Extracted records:
========

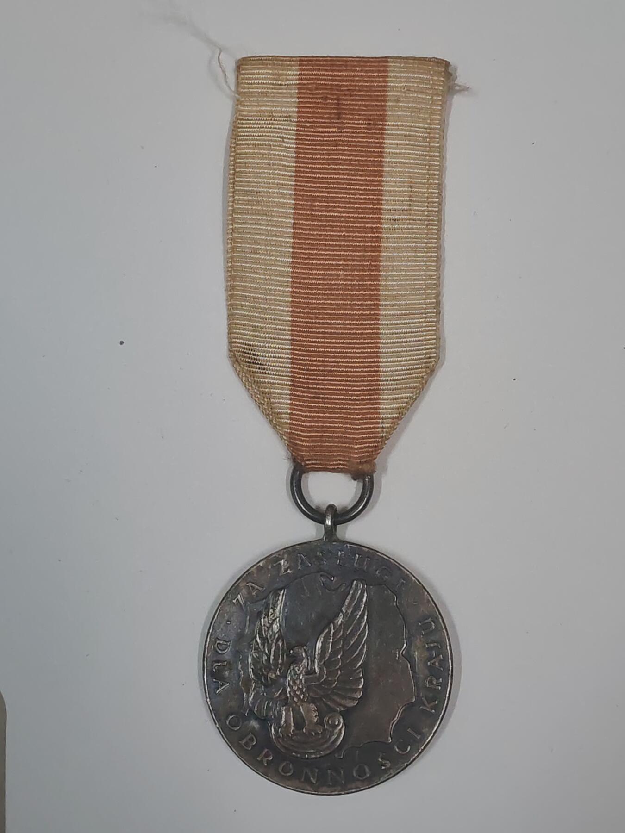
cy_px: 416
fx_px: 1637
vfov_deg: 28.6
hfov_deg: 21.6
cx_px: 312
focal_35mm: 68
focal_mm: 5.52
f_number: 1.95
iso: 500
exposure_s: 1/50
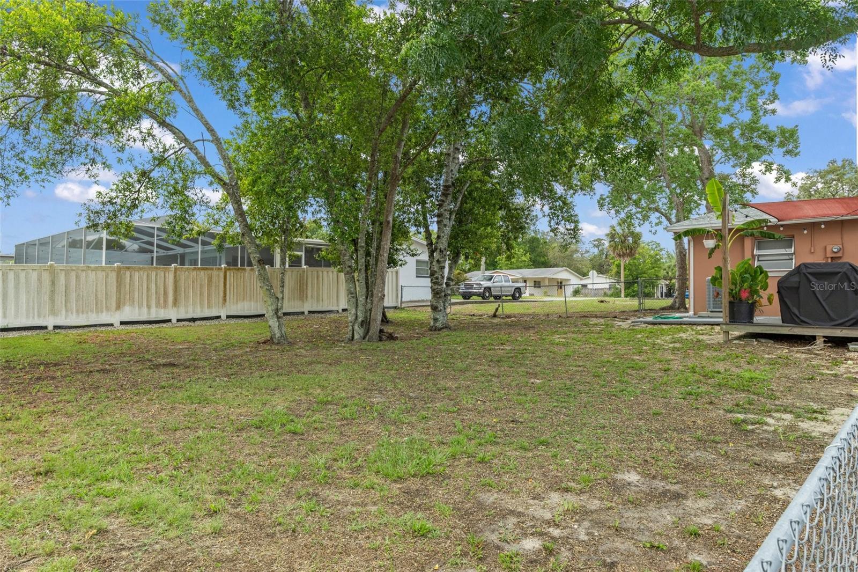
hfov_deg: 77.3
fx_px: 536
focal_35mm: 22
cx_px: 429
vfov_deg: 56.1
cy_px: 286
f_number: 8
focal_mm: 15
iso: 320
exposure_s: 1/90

========

AIM OF THE EXERCISE: A verbatim printout of the entries above is expected, free of pictures.

COMPLETED TASK:
cy_px: 416
fx_px: 1637
vfov_deg: 28.6
hfov_deg: 21.6
cx_px: 312
focal_35mm: 68
focal_mm: 5.52
f_number: 1.95
iso: 500
exposure_s: 1/50
hfov_deg: 77.3
fx_px: 536
focal_35mm: 22
cx_px: 429
vfov_deg: 56.1
cy_px: 286
f_number: 8
focal_mm: 15
iso: 320
exposure_s: 1/90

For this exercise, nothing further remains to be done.